Pire (ou mieux) encore, dix-huit monoplaces parvinrent à rejoindre l'arrivée. Autrement dit, Beltoise eut pas moins de 80 dépassements à effectuer à force de rejoindre des retardataires ! Ceci à Monaco avec son étroitesse légendaire, à une époque où on commençait à peine à prendre conscience du danger omniprésent et à mieux sécuriser les environs. Ajoutons à cela une une BRM au moteur brutal peu adapté à la Principauté et qui ne valait clairement pas cette position. D'ailleurs, il ne marqua pas le moindre point du reste de la saison !

Le tout toujours avec un seul bras en pleine capacité.

Héritage en cours

Ce sera hélas son dernier vrai fait d'arme, ainsi que de son équipe qui signait là sa dernière victoire. Beltoise déplora d'ailleurs que son patron Louis Stanley conserva le trophée du pilote ! Il lutta pour le podium à Mosport en 1973 – aidé en partie par la première intervention de la Safety Car qui se plaça devant le mauvais leader ! – avant d'y monter une dernière fois à Kyalami en 1974. Si BRM n'allait pas tarder à couler, Beltoise quitta surtout la F1 histoire de ne pas y laisser sa peau comme son beau-frère François Cevert, entre autres.

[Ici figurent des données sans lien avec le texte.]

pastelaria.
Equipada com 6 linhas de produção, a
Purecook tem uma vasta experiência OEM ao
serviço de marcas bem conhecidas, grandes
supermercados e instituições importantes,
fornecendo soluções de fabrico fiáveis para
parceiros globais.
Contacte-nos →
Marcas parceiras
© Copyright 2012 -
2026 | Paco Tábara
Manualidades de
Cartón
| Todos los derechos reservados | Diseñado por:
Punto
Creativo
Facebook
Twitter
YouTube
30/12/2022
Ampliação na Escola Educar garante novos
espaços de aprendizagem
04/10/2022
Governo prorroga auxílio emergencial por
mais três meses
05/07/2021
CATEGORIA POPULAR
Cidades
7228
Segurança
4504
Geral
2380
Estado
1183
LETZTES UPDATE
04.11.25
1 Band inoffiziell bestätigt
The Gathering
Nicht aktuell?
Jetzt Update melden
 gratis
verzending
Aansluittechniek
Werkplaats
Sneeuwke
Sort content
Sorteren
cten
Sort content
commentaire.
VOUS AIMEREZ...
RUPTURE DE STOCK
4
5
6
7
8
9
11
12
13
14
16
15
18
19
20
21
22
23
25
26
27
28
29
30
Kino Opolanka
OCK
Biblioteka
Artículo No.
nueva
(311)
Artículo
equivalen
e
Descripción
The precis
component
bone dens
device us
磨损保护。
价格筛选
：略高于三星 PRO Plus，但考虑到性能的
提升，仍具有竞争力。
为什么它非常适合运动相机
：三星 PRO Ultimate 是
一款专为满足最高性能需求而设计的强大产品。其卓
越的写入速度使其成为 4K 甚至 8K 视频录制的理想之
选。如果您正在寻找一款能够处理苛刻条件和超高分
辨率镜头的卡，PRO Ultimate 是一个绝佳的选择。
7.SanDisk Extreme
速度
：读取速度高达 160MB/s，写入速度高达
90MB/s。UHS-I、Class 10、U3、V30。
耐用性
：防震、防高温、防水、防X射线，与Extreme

Heureusement, d'autres représentants tricolores commençaient à égayer les courses : Patrick Depailler prit la place de Cevert chez Tyrrell, Jacques Laffite et Jean-Pierre Jabouille faisaient leurs gammes, en attendant Didier Pironi, René Arnoux, Patrick Tambay et compagnie.

Relancer l'élan français automobile et remporter une course avec un bras : nul doute que Jean-Pierre Beltoise mérite une meilleure reconnaissance.